In 1934, Joseph Dunlap Mountain, a thirty-two year old former Army Air Service pilot, signed on with the California-Arabian Standard Oil Company (CASOC, now Saudi Aramco) to serve as a pilot, aerial photographer and mechanic on the company’s 1934-’35 survey expedition to the Kingdom of Saudi Arabia.
The expedition was, of course, looking for oil. In addition to the aerial photographs he took from the expedition’s Fairchild 71 monoplane, Mountain also snapped hundreds of other photographs, making a fascinating document of the desert kingdom at the very edge of the tremendous changes that the petroleum era brought to the Gulf. The images are a fascinating record of traditional Saudi Arabian life, crafts and architecture. Mountain photographed portraits of dancers at Eid al-Fitr celebrations, market scenes in Hofuf and the Old Town of Al Jubayl, camel caravans, Saudi hunters with their hawks, and pearl fishermen and their dhows. Mountain also extensively photographed members of the CASOC expedition – Art Brown, Hugh Burchiel, J. W. (Soak) Hoover, Russell Gerow, Dick Kerr, Schuyler (Krug) Henry and Max Steineke – at work and relaxing with their Saudi co-workers and acquaintances.

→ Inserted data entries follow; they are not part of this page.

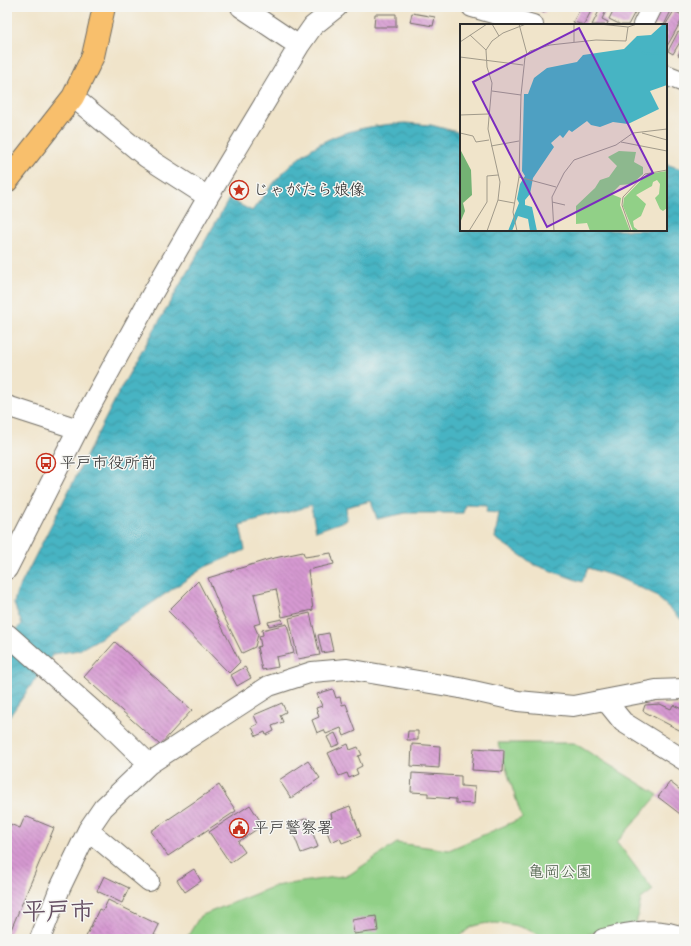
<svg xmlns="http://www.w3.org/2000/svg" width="691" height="946" viewBox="0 0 691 946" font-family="Caveat,'Klee One',sans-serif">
  <defs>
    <pattern id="water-waves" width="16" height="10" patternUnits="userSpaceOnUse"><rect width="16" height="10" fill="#47b4c3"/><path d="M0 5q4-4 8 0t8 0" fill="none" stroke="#3b939f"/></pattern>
    <pattern id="building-back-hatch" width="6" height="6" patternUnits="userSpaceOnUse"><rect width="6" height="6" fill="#d699d1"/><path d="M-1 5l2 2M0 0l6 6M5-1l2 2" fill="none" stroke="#ae7daa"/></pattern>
  </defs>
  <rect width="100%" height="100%" fill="#f6f6f2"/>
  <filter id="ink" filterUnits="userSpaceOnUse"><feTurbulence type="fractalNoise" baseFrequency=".025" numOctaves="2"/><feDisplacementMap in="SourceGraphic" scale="8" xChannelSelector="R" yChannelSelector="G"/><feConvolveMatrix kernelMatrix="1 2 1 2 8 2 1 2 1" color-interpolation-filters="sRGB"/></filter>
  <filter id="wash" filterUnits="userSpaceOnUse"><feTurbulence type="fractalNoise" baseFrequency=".012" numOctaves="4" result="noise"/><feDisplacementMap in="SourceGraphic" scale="16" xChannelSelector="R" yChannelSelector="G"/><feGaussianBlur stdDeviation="0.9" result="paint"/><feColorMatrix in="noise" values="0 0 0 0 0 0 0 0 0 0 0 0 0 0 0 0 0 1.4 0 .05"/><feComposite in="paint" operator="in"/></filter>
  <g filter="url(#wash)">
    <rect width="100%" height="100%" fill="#f0e4ca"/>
    <!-- park -->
    <path fill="#91d087" stroke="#5e7e59" d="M498,743H574L658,795L617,842L653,890L641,899L636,924L588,934L574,939H543C528,925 494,919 474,926C468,928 462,935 457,939H186L200,916L275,886L349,875L397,843L449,850L522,818Z"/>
    <!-- water -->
    <path fill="url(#water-waves)" stroke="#397077" d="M405,123L431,125L461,133V230H666V164L684,170V622L654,594L617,577L588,568L582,582L535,565L495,538L499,513L486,512L487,505L465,504L463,513H406L377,519L371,501L346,507L347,520L316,531L311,506L240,525L245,550L205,567L102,637L79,650L53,654L7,720V638L22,624L14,604L16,594L122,386L229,199L252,211C297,149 328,128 405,123Z"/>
    <g id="blocks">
      <!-- building -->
      <path fill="url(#building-back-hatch)" d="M532,7H547L544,13Z
        M581,7H593L584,25L573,22Z
        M601,7H608L602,19L608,22L607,25H592Z
        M615,7H626L635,12L628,25H621L609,19Z
        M662,7L672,9L664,25H652Z
        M674,11L684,16L666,48V24Z
        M412,13L435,17L433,26L410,22Z
        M375,14H396V27H374Z
        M678,32L684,35L673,54L668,51Z
        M684,44V58L678,55Z
        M303,552L305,557L331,553L334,564L308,570L313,610L282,617L276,589L254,594L261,623L254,625L258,634L255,647L242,653L223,615L208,578L270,559Z
        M198,581L240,662L229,673L168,611Z
        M310,613L320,655L298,659L289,618Z
        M282,619L283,623L269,626L268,622Z
        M287,624L294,653L276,657L278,667L262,670L257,647L261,646L259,636L263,635L262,630Z
        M329,633L333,651L322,653L318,635Z
        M115,642L192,710L160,745L84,677Z
        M245,667L251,678L237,686L231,675Z
        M333,689L336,698L340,697L342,705L346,704L356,731L344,736L341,728L326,734L324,730L317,733L312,720L319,717L316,708L322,706L317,694Z
        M282,703L286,712L280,715L283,722L272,726L274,731L266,735L265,732L256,736L252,727L258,724L254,715Z
        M660,704L671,709L673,705L684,710L683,732L643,711L645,705Z
        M408,731H418V740H407Z
        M335,733L340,744L332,747L327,737Z
        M348,744L350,750L358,747L362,755L358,756L362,766L356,769L358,774L349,778L347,773L339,776L328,753Z
        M412,744L440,746L439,768L411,766Z
        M474,748L504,750L503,772L472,770Z
        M308,761L320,778L291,798L279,780Z
        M412,773L461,776V786L475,787L474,804L456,803V799L428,797V793L411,792Z
        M670,782L684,793V817L658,797Z
        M219,785L236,811L168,856L151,831Z
        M250,805L263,825L238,842L245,852L230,863L209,832Z
        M350,806L361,836L342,843L340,838L331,842L323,821L332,818L331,813Z
        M25,816L54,828L7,939V823L20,828Z
        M307,818L318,847L301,853L290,825Z
        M194,869L201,881L185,892L177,880Z
        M104,876L129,888L122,903L97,891Z
        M108,900L159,925L154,935L159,937L158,939H85L99,909L103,911Z
        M376,916L378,931L354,934L352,920Z"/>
    </g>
  </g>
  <g filter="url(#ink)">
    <use href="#blocks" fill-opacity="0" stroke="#706c63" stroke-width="1"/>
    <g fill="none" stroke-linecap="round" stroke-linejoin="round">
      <defs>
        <path id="minor" d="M241,7L299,46
          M472,7L533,25
          M643,25L652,7
          M666,75L684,82
          M73,97L146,157L208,197
          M7,406L78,429
          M7,569L78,429L151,296L208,197L299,46L313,26L337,7
          M7,634L106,722L149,764
          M606,701L623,722L684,760
          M88,830L149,881
          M40,939L60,888L88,830L103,808L149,764L269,686L312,672L347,669L460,688L518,701L573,706L656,690L684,689
          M603,939C629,932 659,926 684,938"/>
        <path id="major" d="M7,181L73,97L93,56L104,7"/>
      </defs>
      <!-- minor casing -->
      <use href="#minor" stroke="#706c63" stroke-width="22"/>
      <!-- major casing -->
      <use href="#major" stroke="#706c63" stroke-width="24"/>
      <!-- minor -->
      <use href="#minor" stroke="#fff" stroke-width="20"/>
      <!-- major -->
      <use href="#major" stroke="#f8bf6c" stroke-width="22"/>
    </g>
  </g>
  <!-- icons -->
  <defs>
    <symbol id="sight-ring" viewBox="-11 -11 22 22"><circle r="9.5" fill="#f6f6f2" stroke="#c8321e" stroke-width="1.5"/><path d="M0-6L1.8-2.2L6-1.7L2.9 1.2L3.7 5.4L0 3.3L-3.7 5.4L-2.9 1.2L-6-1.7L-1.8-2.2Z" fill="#c8321e"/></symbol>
    <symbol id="bus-ring" viewBox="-11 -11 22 22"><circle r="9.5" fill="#f6f6f2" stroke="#c8321e" stroke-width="1.5"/><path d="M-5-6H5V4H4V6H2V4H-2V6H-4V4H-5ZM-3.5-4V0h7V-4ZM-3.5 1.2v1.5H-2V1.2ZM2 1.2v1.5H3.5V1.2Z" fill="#c8321e"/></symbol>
    <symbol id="civic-ring" viewBox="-11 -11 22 22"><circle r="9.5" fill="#f6f6f2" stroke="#c8321e" stroke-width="1.5"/><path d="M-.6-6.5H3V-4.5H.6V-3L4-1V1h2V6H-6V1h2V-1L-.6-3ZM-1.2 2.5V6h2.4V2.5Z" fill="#c8321e"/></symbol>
  </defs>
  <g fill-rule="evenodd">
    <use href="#sight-ring" x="228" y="179" width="22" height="22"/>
    <use href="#bus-ring" x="35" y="452" width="22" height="22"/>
    <use href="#civic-ring" x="228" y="817" width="22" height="22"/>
  </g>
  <g text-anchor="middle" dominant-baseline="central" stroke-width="3" stroke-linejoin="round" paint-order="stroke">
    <!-- poi labels -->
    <g font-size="16" fill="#2b2b2b" stroke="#f6f6f2" text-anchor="start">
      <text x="253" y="190">じゃがたら娘像</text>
      <text x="60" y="463">平戸市役所前</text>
      <text x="253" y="828">平戸警察署</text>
    </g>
    <!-- park labels -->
    <g font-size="16" fill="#4a5d47" stroke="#f6f6f2">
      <text x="560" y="872">亀岡公園</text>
    </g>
    <!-- town labels -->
    <g font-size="24" font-weight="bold" fill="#675265" stroke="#f6f6f2">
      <text x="58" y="911">平戸市</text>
    </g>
  </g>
  <!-- overview -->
  <g transform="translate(460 24)">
    <rect width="207" height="207" fill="#f0e4ca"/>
    <path d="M0,125L11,146L12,171L3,179L5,187L0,199Z" fill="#74b274"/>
    <path d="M159,127L176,128L174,138L183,143V150L172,160L160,161L151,170L161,174L160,181L170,207H130L127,199L116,200V182L135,164L140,156L149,153L157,142L148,133ZM207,147V184L203,187L200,185L195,174L199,170L200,160L197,156L193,158L192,162L176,171L186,180L181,192L173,197L174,203L179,207H173L163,182L164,174L187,150Z" fill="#91d087"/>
    <path d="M207,0V61L190,67L199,85L168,100L153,98L140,103L131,101L127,97L112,108L109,106L103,114L100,111L91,119L94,123L73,154L70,170L65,176V181L72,183L77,207H70L68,195L58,192L52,207H48L59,179L57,175L60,160L65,152L62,147L64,70H68L74,54L87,44L117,38L123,31L164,25L177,12L191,11L202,1Z" fill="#47b4c3"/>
    <path fill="none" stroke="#47b4c3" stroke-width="2" d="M171,19L185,30L207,29"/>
    <path fill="none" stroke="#a19a8a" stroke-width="1" d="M32,0L39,12M59,0L67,30M114,0V18M139,0L168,3L177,0M10,11L26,26M0,18L27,0M0,33L63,41M32,67L61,71M0,91L28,90M0,109L13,112L16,118L29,116M182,109L207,116M161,118L207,127M31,122L59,117M59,153L96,163M38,176L54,179M92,178L105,181M9,207L27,178V152L38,151M27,207L38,176L40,158L28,105L32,59L27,43L26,26L32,17L43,9L66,0M57,207L53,188L59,153L61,71L65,33L70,27L90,21L136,16L166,17L168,3M94,207L92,173L104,149L114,136L156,121L173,109L207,105M171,207L162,181L163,173L185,150L207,146"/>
    <path fill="#7b2cbf" fill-opacity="0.15" stroke="#7b2cbf" stroke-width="2" d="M119,4L193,149L87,203L13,58Z"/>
    <rect width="207" height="207" fill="none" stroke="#2b2b2b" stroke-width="2"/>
  </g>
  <!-- margin -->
  <rect width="691" height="946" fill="none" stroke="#f6f6f2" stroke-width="24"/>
</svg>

Later, Joseph Mountain flew as a pilot for Trans World Airlines. During World War II, he returned to active duty with the U.S. Army Air Corps. He was awarded the Bronze Star while serving in the China-Burma-India Theater and supervising supply missions over “The Hump” – the dangerous air route over the Himalaya Range. After the war, Mountain worked in the nascent computer industry and founded a computer manufacturing company and a data processing firm. Joseph Mountain died on November 25, 1970 at the age of 68, and his family donated his photographs, diaries and flight log books, reports, and maps to the National Air and Space Museum. His Saudi photographs can be viewed online – portraits of an exotic, but not so distant past.